Das Konzept „Schulreifes Kind“ gibt es doch nur deswegen, weil Sie den Bildungs- und Orientierungsplan nicht zu der entscheidenden Grundlage machen, sondern wieder sortieren müssen und von dem Gedanken des Sortierens nicht wegkommen. Auch da hat Fthenakis gesagt: Die Kinder werden trotz guter Absichten sozial diskriminiert, und ihr Selbstwertgefühl ist beeinträchtigt. Deshalb fordere ich Sie auf, diese Mittel in das Projekt „Orientierungsplan“ zu stecken und von dem Projekt „Schulreifes Kind“ endlich Abstand zu nehmen.
Um dann etwas Entscheidendes zu bewirken, brauchen wir dort für kleinere Gruppen und für eine Fortbildung der Erzieherinnen, wenn das ernsthaft gemacht werden soll, zusammen einen Betrag in dreistelliger Millionenhöhe. Das muss jedem klar sein. Sonst wird das, was hier gemacht werden soll, nämlich erst einmal das Fundament zu festigen, gar nicht umgesetzt werden können.
Ausgerechnet bei der Frühförderung ist Ihre Finanzierung unsolide. Sie gehen dazu zur Landesstiftung, die die Sprachförderung finanzieren soll.
Damit übernimmt diese Landesstiftung zum ersten Mal eine Daueraufgabe des Landes. Damit überdehnen Sie den Gemeinnützigkeitsbegriff. Ich kann nur sagen: Risiko, Risiko, Risiko, das Sie damit eingehen.
Wenn das durch einen Spruch des Finanzgerichts zusammenfällt, wird es zu Steuernachzahlungen kommen müssen. Dann ist die Gemeinnützigkeit der Stiftung infrage gestellt. Wenn dieses steuerliche Risiko platzt, ist das wirklich ein Desaster für den Landeshaushalt und für die Kinder im Land und die ganzen Träger. Das muss man einfach einmal deutlich sagen.

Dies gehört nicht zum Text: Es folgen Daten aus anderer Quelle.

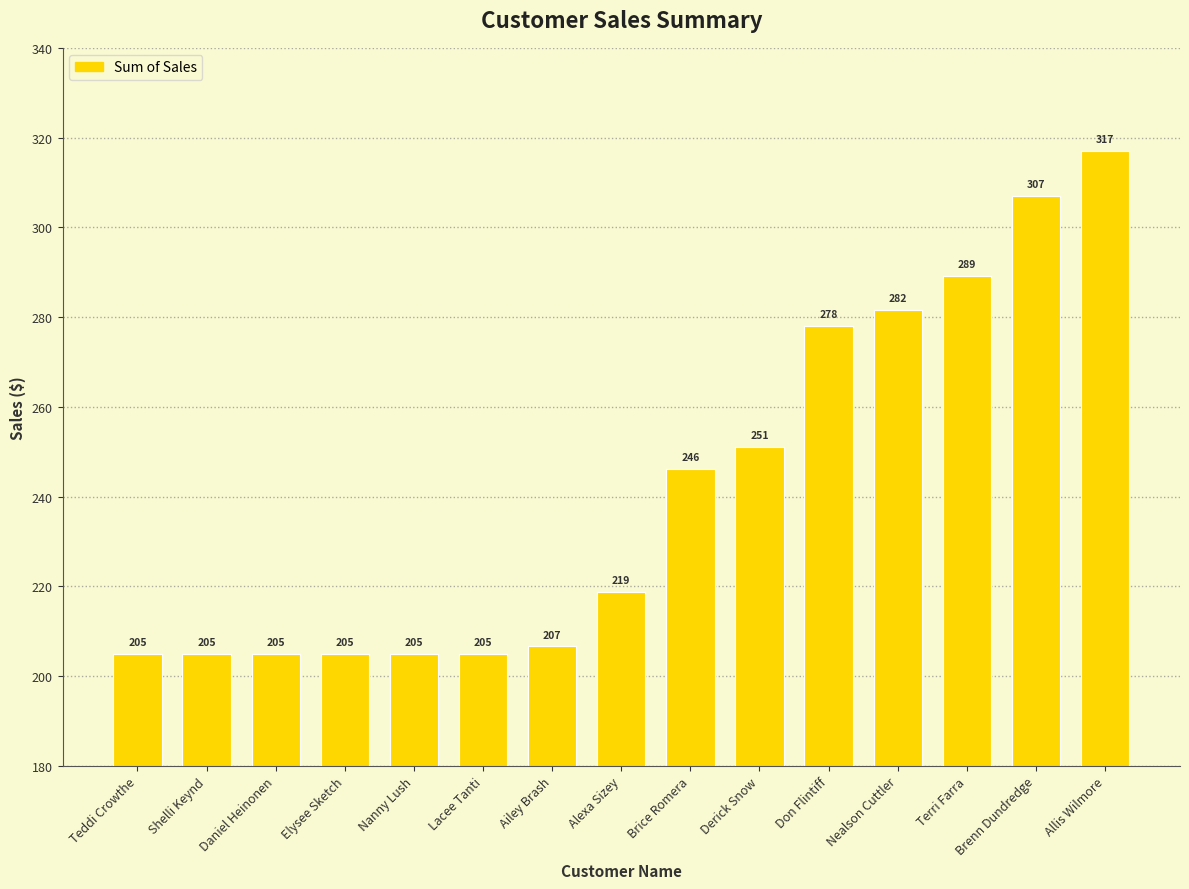

What is the change in value from Alexa Sizey to Terri Farra?

+70.4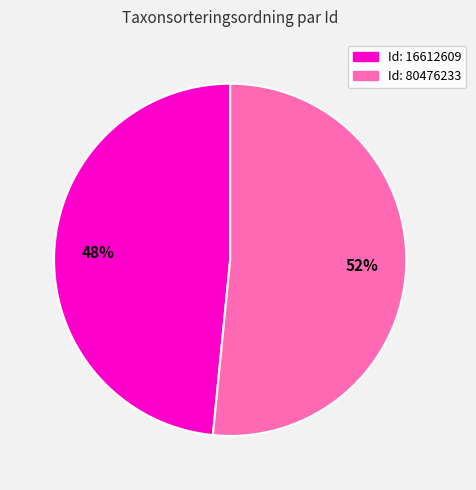

To the nearest percent, what is the average slice percentage?

50%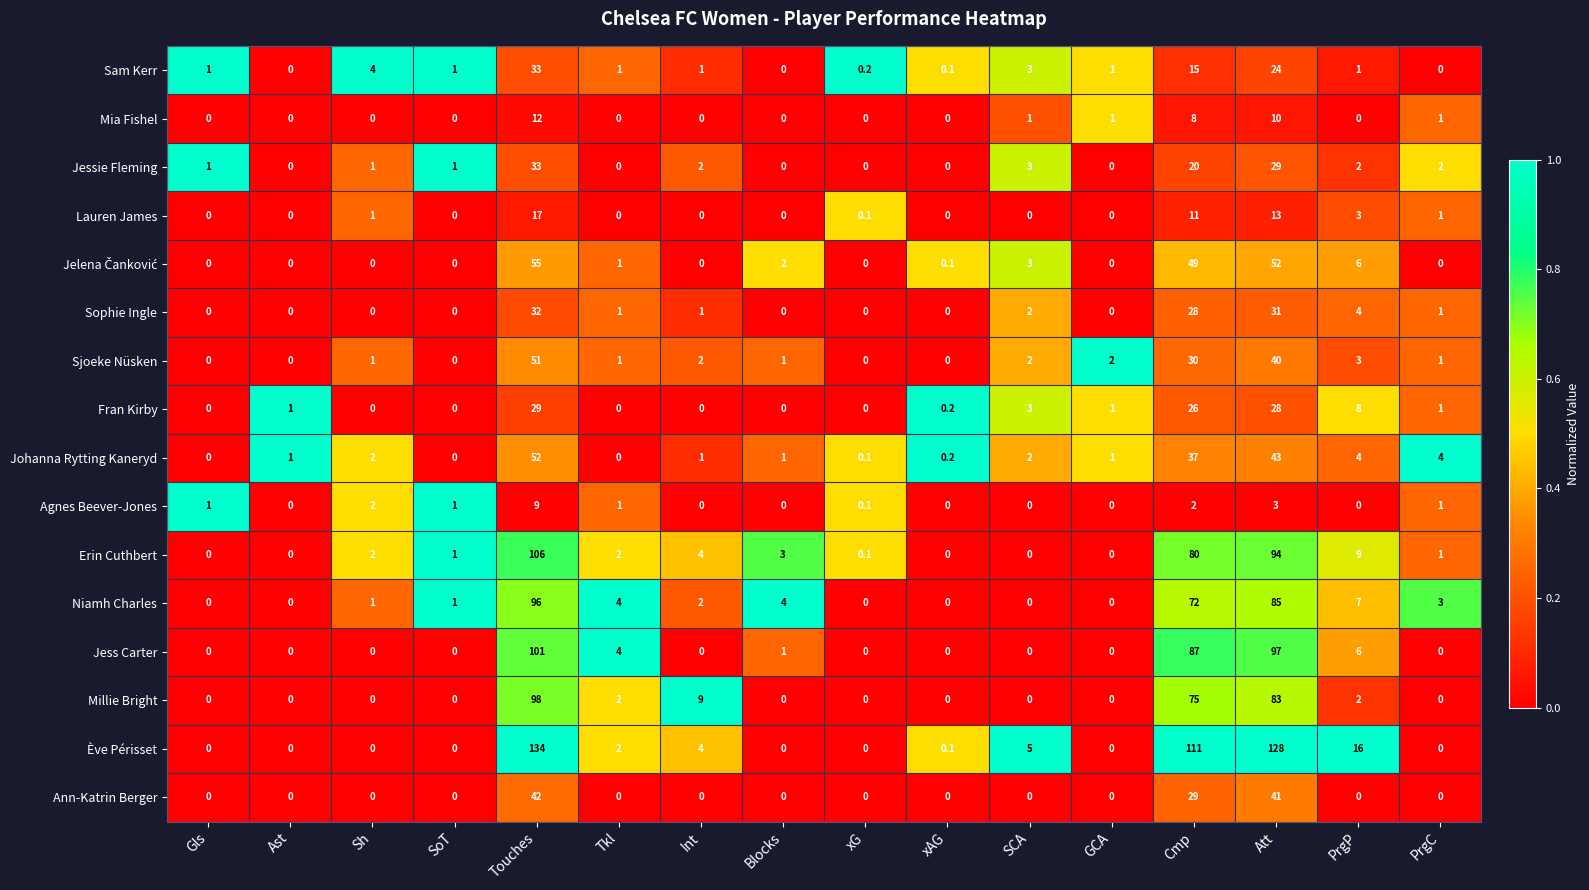

Which series has the largest total across all categories?

Ève Périsset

Jetzt ist es so: Bei den Hauptschulen kommen Sie mit Ihrem Befreiungsschlag noch nicht einmal aus dem Sechzehner heraus. Wenn ich schon an das Gestochere im Kabinett denke: Der Finanzminister sagt zuerst, 700 Hauptschulen – die einzügigen – müssten geschlossen werden. Dann kommt Hauk und sagt, das gehe nicht, wir hätten schon keine Bäcker, Postler und Pfarrer mehr auf dem Land. Dann kommt Mappus und macht einen Strich darunter und sagt: Das wird alles nicht gemacht.
Jetzt wird ein Konzept vorgelegt, bei dem der Schwarze Peter ausschließlich den Kommunen zugeschoben wird. Wenn man das anschaut, was Sie jetzt vorhaben, merkt man: Das ist nichts anderes, als dass die Kommunen natürlich weiterhin unattraktive Hauptschulen machen können. Aber ich frage: Welcher Bürgermeister wird so etwas tun? Das heißt, Sie sind jetzt einfach nur von der Peitsche zum Zuckerbrot übergegangen, aber der Effekt wird haargenau derselbe sein: Die Bürgermeister müssen das machen, was Sie ihnen praktisch vorgeben. Das ist völlig klar.